| Arbeitsauftrag |
Gib bitte den Abschnitt aus dem Gespräch über Dinosaurier-Forschung wortgetreu aus, beginnend mit „Xu Xing begann“ und weiter bis einschließlich „US-amerikanischen Zeitschriften veröffentlicht.“.

Gespräch mit einem chinesischen Paläontologen

Von Lu Rucai

Xu Xing begann sein Studium am Geologischen Department der Pekinger Universität und setzte es 1992 am Institut für Wirbeltier-Paläontologie und Paläoanthropologie unter der Chinesischen Akademie der Wissenschaften (SAS) fort. Er hat momentan ein Forschungsstipendium an dem Institut und ist einer der am meisten respektierten Dinosaurier-Experten im Land. Professor Xu untersucht hauptsächlich im Feld der Dinosaurier-Fossilien und Stratigraphie aus dem Mesozoikum; er selbst hat 15 Dinosaurier-Arten entdeckt und benannt. Seit 1997 hat Xu Xing 40 wissenschaftliche Beiträge in chinesischen, britischen, deutschen, kanadischen und US-amerikanischen Zeitschriften veröffentlicht.

Ist China führend in der Dinosaurier-Forschung?

Xu Xing: China ist gerade dabei zur Nummer Eins in der Dinosaurier-Forschung zu werden – zumindest was die Untersuchungs-Objekte angeht. Von den bisher 527 Dinosaurier-Gattungen wurden 109 in China gefunden, in den Vereinigten Staaten waren es bisher 127. Aber China hat in den vergangenen Jahren den größten Fortschritt gemacht in dieser Forschung; Die Zahl der entdeckten Dinosaurier ist seit 1990 um 132 Prozent gewachsen, während in den USA der Anstieg im gleichen Zeitraum nur 48 Prozent betrug. Es ist deshalb keine Überraschung, dass viele Dinosaurier-Spezialisten ihr Auge auf China geworfen haben.

| Aufgeführte Einträge |
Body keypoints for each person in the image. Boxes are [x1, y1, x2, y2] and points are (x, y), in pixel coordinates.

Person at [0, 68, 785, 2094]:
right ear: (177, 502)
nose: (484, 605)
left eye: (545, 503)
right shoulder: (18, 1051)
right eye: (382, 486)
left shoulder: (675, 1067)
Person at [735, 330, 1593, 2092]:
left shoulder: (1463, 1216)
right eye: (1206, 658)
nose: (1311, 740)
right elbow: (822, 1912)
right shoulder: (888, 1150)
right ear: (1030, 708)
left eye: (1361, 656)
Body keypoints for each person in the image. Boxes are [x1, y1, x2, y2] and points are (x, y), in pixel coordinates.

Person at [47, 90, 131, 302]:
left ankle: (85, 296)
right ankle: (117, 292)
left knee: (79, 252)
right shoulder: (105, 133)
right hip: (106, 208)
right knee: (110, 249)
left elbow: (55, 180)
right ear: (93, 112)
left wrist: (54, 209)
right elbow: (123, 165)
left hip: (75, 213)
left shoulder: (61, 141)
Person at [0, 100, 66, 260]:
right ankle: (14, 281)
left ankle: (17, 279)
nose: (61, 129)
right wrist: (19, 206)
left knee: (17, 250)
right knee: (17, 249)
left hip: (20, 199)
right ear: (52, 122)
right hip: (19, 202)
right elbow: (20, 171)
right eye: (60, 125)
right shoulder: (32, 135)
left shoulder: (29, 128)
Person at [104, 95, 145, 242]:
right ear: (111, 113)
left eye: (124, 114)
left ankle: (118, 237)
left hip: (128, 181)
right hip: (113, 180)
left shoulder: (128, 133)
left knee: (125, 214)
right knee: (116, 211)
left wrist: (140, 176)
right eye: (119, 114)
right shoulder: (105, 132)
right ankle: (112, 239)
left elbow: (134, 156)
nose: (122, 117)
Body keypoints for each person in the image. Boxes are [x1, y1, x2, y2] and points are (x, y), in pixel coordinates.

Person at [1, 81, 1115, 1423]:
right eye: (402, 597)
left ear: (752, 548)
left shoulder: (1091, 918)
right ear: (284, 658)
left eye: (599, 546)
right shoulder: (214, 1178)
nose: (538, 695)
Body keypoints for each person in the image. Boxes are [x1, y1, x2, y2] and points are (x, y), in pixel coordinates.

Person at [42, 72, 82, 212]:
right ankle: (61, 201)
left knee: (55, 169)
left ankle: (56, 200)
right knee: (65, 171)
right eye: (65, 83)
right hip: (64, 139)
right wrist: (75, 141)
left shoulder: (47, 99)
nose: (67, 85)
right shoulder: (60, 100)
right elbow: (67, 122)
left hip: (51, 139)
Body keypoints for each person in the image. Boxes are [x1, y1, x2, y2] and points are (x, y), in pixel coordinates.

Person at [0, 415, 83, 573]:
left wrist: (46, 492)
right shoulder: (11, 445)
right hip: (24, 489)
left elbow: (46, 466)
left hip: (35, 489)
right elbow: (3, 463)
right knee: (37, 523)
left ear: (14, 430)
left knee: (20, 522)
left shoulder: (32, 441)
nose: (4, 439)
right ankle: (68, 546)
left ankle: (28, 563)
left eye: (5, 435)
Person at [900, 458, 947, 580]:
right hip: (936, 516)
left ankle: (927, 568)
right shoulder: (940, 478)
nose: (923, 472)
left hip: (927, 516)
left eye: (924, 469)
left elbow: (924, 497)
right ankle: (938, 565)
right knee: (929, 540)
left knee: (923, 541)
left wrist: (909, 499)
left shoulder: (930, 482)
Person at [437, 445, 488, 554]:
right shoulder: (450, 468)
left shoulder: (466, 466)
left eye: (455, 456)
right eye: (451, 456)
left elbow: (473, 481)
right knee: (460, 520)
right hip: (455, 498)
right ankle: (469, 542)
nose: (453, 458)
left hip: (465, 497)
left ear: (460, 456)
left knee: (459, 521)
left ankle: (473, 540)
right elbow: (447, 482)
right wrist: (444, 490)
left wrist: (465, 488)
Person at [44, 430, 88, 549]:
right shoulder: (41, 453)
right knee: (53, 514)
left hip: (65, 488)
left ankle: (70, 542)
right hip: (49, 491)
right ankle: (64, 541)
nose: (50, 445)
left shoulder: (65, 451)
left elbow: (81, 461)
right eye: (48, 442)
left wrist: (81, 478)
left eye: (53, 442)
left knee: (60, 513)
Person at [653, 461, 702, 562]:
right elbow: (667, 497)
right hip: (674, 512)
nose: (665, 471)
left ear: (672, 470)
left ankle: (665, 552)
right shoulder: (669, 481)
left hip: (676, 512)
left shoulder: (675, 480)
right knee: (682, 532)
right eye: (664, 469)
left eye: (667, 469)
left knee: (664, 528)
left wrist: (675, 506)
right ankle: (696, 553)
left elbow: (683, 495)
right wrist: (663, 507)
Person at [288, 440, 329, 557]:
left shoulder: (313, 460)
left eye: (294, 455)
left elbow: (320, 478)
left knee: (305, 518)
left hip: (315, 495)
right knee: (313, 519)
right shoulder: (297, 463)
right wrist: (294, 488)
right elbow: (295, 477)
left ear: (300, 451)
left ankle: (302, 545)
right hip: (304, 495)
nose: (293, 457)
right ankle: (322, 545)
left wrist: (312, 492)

| Erwartete Antwort |
Xu Xing begann sein Studium am Geologischen Department der Pekinger Universität und setzte es 1992 am Institut für Wirbeltier-Paläontologie und Paläoanthropologie unter der Chinesischen Akademie der Wissenschaften (SAS) fort. Er hat momentan ein Forschungsstipendium an dem Institut und ist einer der am meisten respektierten Dinosaurier-Experten im Land. Professor Xu untersucht hauptsächlich im Feld der Dinosaurier-Fossilien und Stratigraphie aus dem Mesozoikum; er selbst hat 15 Dinosaurier-Arten entdeckt und benannt. Seit 1997 hat Xu Xing 40 wissenschaftliche Beiträge in chinesischen, britischen, deutschen, kanadischen und US-amerikanischen Zeitschriften veröffentlicht.